Tasks to complete:
A) According to the Kapalai passage, why does the island now remain only as a sand bar? Answer in one to three sentences.
B) Pick up the Kapalai passage after its final sentence and continue it.

Document text:
Kapalai () is an island in Tawau Division, Sabah, Malaysia, known for its scuba resorts.

The island of Kapalai, just 15 kilometres off Sipadan, was a beautiful island two hundred years ago, but now remains as only a sand bar.  Erosion has reduced the island to sea level and the village now sits on the edge of the extensive Ligitan Reefs.  All of the buildings rest on stilts resting on the underwater reef. There is only one private resort on the island, with the rest of the island uninhabited.

Location
Kapalai is situated a couple of hours from the east coast of Borneo. Though the island is a relatively remote location to reach, there are daily flights from Kota Kinabalu, less than a one-hour flight from Tawau.

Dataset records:

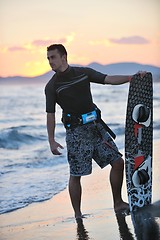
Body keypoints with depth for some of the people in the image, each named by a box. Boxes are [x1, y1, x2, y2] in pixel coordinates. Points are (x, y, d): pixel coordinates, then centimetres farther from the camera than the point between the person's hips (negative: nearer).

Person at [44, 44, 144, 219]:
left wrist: (132, 78, -9)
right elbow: (50, 114, -3)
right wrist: (51, 141, -9)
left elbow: (108, 79, 4)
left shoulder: (84, 72, 7)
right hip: (76, 131, -4)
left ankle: (118, 203, 16)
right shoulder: (52, 86, -2)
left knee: (117, 162, 3)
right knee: (76, 175, -4)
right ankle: (78, 215, 8)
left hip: (96, 125, 4)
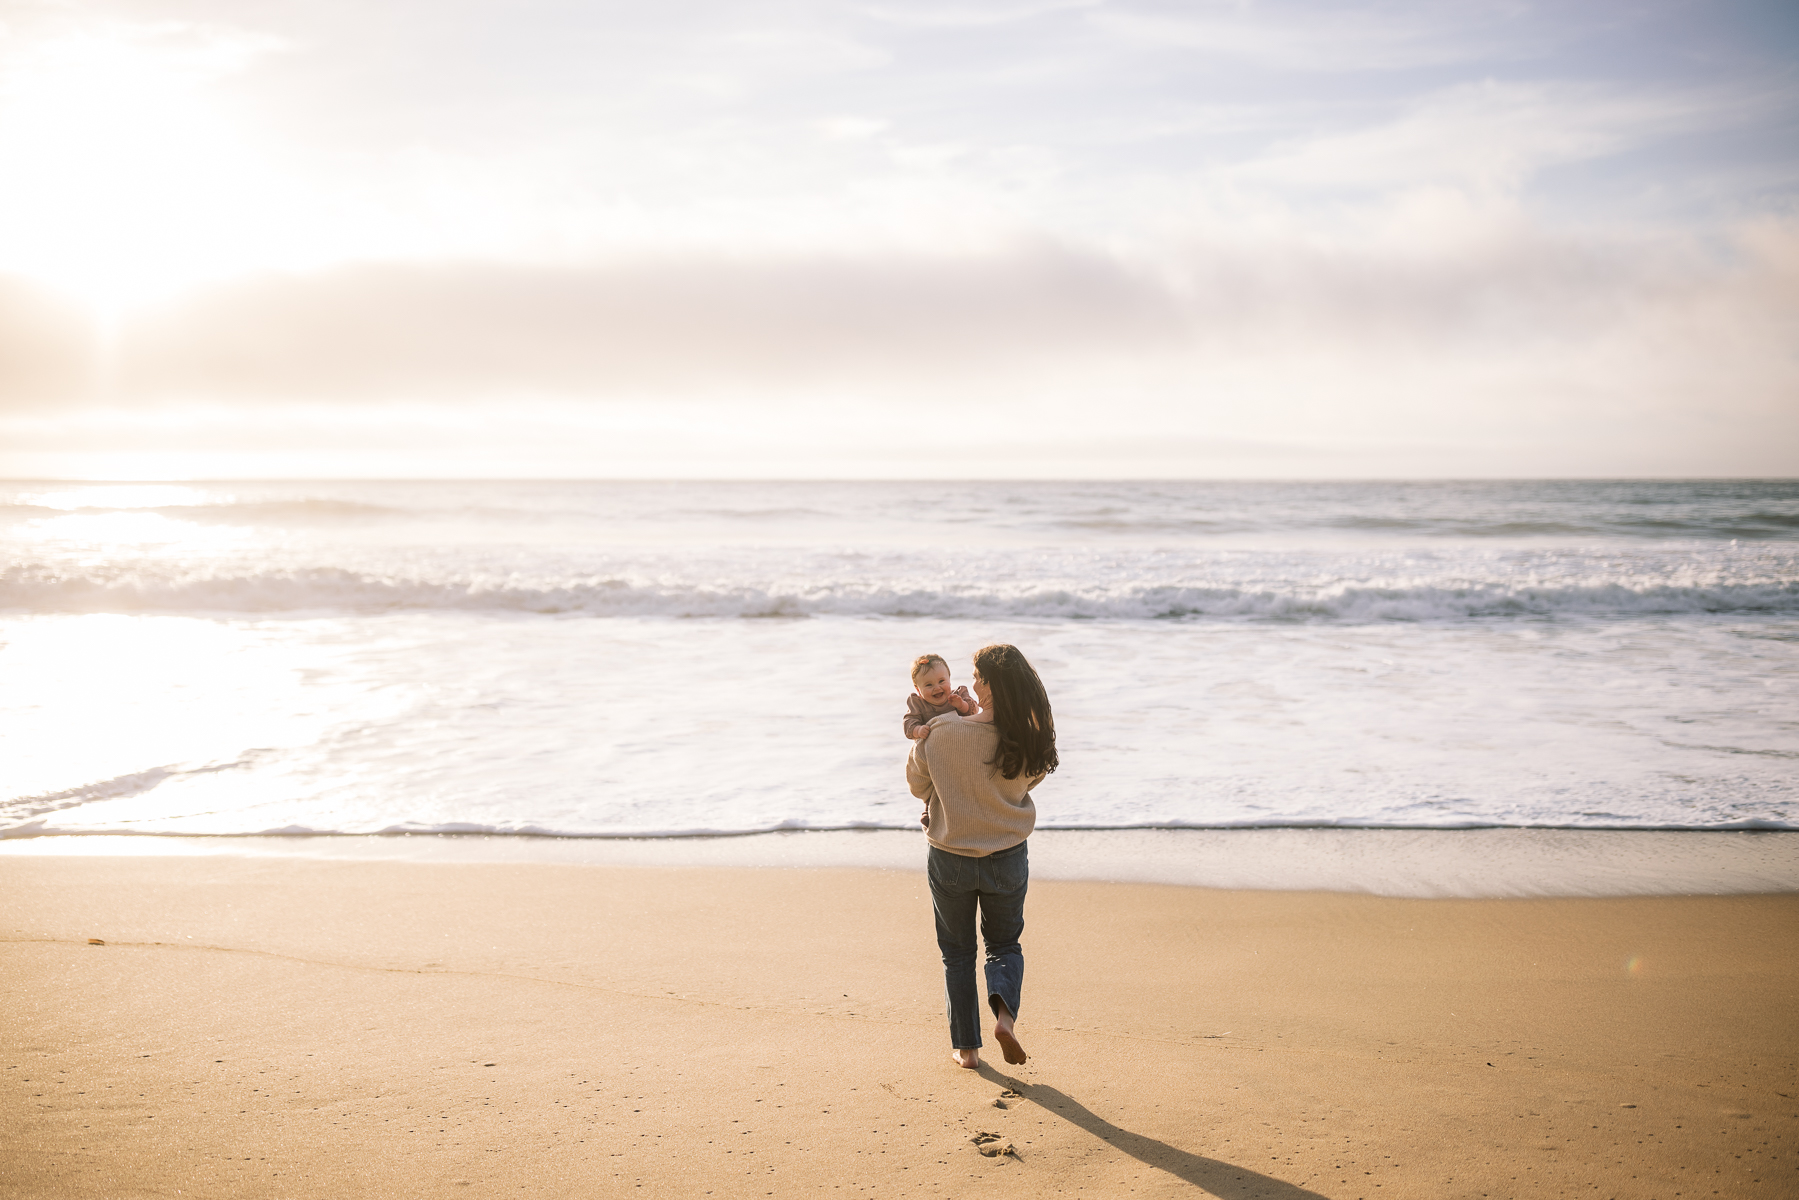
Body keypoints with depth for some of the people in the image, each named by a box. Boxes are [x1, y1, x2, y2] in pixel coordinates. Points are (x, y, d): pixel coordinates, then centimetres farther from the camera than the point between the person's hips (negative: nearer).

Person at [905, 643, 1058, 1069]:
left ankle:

Responses in order:
A) Kapalai remains only as a sand bar because erosion has reduced the island to sea level.

B)
Transportation
As Kapalai Island is located off the east coast of Sabah / Borneo, Malaysia's easternmost state, direct flights are available to Tawau and Kota Kinabalu on Sabah from Kuala Lumpur on peninsular Malaysia and Singapore. The closest airport to Kapalai is Tawau, located approximately one hour from Semporna's jetty by minivan. Semporna's jetty serves as the speedboat departure point for Kapalai and the neighboring Sipadan Island and Mabul Island.

Kapalai Island is located to the northeast of Sipadan Island. Many tour operators provide roundtrip transfers from Tawau Airport to Semporna and onward to Kapalai Island.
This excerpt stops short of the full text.